La commission d’une infraction pénale n’est pas de nature, à elle seule, à établir que le comportement de l’intéressé présenterait une menace pour l’ordre public, et, surtout, cette menace doit être réelle à la date considérée, étant précisé que ce n’est pas l’acte troublant l’ordre public qui est recherché, mais bien la réalité de la menace à a date de la saisine du juge.
Ainsi, la troisième prolongation de la rétention n’est pas soumise, contrairement aux autres situations,'à’l'exigence que la menace à l’ordre public soit apparue dans les quinze derniers jours (1re Civ., 9 avril 2025, pourvoi n° 24-50.023 et n° 24-50.024).
En l’espèce, M. [O] a été condamné le 13 juin 2025 par le tribunal correctionnel de Toulon à 6 mois d’emprisonnement pour des faits de vols aggravés. Il a été incarcéré du 5 mai 2025 au 5 septembre 2025.
Les faits graves et récents pour lesquels M. [O] a été condamné permettent en l’absence de toute manifestation de réhabilitation ou de réinsertion de l’intéressé, de caractériser une menace à l’ordre public au sens de l’article L. 742-5 précité.

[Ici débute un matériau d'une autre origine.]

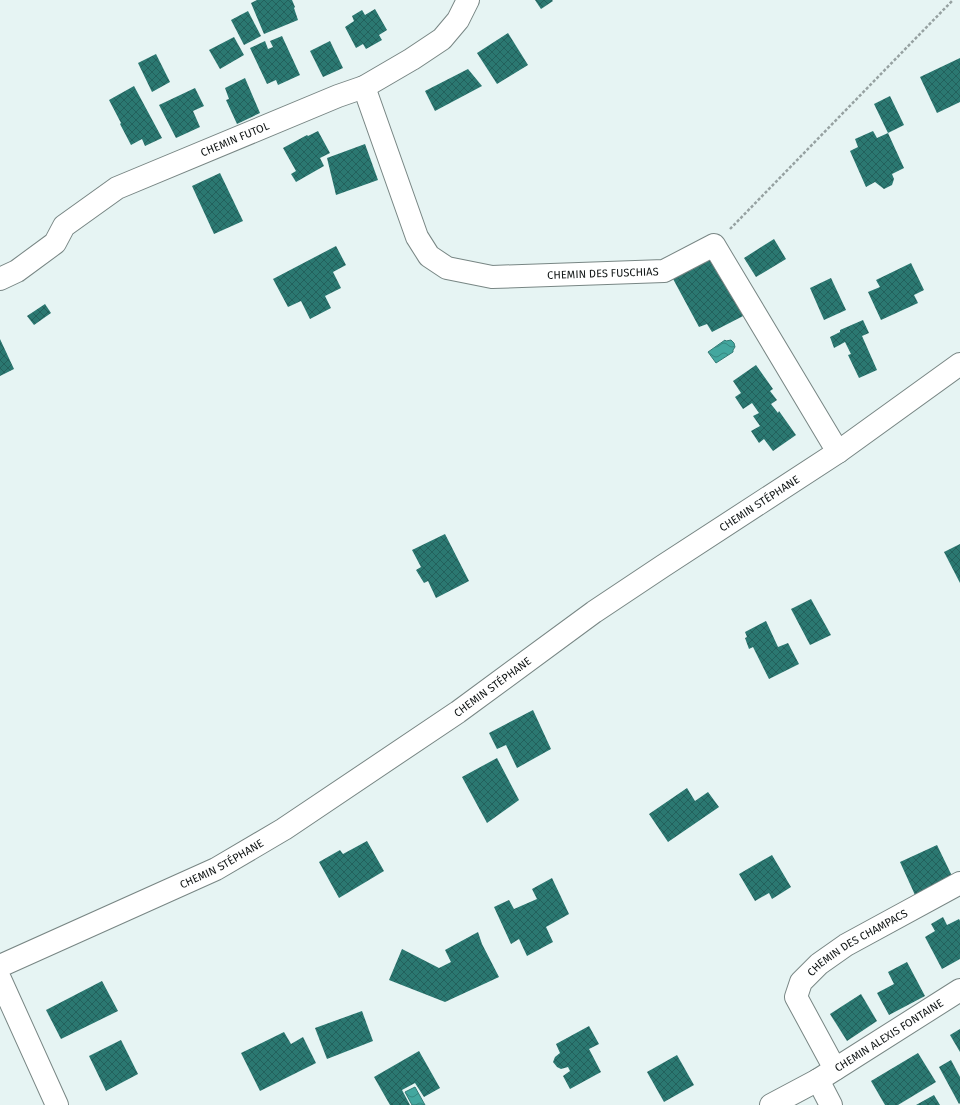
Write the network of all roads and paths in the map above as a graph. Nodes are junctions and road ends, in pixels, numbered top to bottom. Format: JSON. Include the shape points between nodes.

A ce titre, la prolongation de la mesure de rétention se justifie afin qu’il soit procédé à son éloignement.
SUR LA SITUATION PERSONNELLE DE MONSIEUR [O]:
Monsieur [O], présent irrégulièrement en France est dépourvu de passeport et de pièces administratives pouvant justifier de son identité et de son origine, de telle sorte qu’une assignation à résidence judiciaire est en tout état de cause exclue par les dispositions de l’article L743-13 du Code de l’entrée et du séjour des étrangers et du droit d’asile.
Il produit une attestation d’hébergement chez M. [F] à [Localité 3].
Il démontre une activité professionnelle antérieure à son placement en rétention et produit une promesse d’embauche daté du 18 mars 2025.
Il est l’objet d’une mesure d’éloignement en vigueur, telle que précitée, et qui fait obstacle à sa présence sur le sol français.
La prolongation de sa rétention administrative se justifie afin de procéder à son éloignement.
En l’absence de toute illégalité susceptible d’affecter les conditions (découlant du droit de l’Union) de légalité de la rétention, et à défaut d’autres moyens présentés en appel, il convient donc de confirmer l’ordonnance entreprise en toutes ses dispositions.
PAR CES MOTIFS
Statuant publiquement, en matière civile et en dernier ressort,
Vu l’article 66 de la constitution du 4 octobre 1958,
Vu les articles L.741-1, L742-1 à L743-9 ; R741-3 et R.743-1 à L.743-19 et L.743-21 du Code de l’entrée et du séjour des étrangers et du droit d’asile ;
Vu le décret n° 2024-799 du 2 juillet 2024 pris pour l’application du titre VII de la loi n° 2024-42 du 26 janvier 2024 pour contrôler l’immigration, améliorer l’intégration, relatif à la simplification des règles du contentieux ;
CONSTATANT qu’aucune salle d’audience attribuée au ministère de la justice spécialement aménagée à proximité immédiate du lieu de rétention n’est disponible pour l’audience de ce jour ;
DECLARONS recevable l’appel interjeté par Monsieur [C] [O] ;
CONFIRMONS l’ordonnance déférée en toutes ses dispositions ;
RAPPELONS que, conformément à l’article R.743-20 du Code de l’Entrée et du Séjour des Etrangers et du Droit d’Asile, les intéressés peuvent former un pourvoi en cassation par lettre recommandée avec accusé de réception dans les deux mois de la notification de la présente décision à la Cour de cassation [Adresse 1].
Fait à la Cour d’Appel de Nîmes,
Le 06 Novembre 2025 à
LE GREFFIER, LE PRESIDENT,
' Notification de la présente ordonnance a été donnée ce jour au Centre de rétention administrative de [Localité 2] à M. [C] [O].
Le à H
Signature du retenu
Copie de cette ordonnance remise, ce jour, par courriel à :
Monsieur [C] [O], pour notification par le CRA,
Me Cigdem DENIZHAN, avocat,
Le Préfet du Var,
Le Directeur du CRA de [Localité 2],
Le Ministère Public près la Cour d’Appel de Nîmes,
Le magistrat du siège du tribunal judiciaire de Nîmes.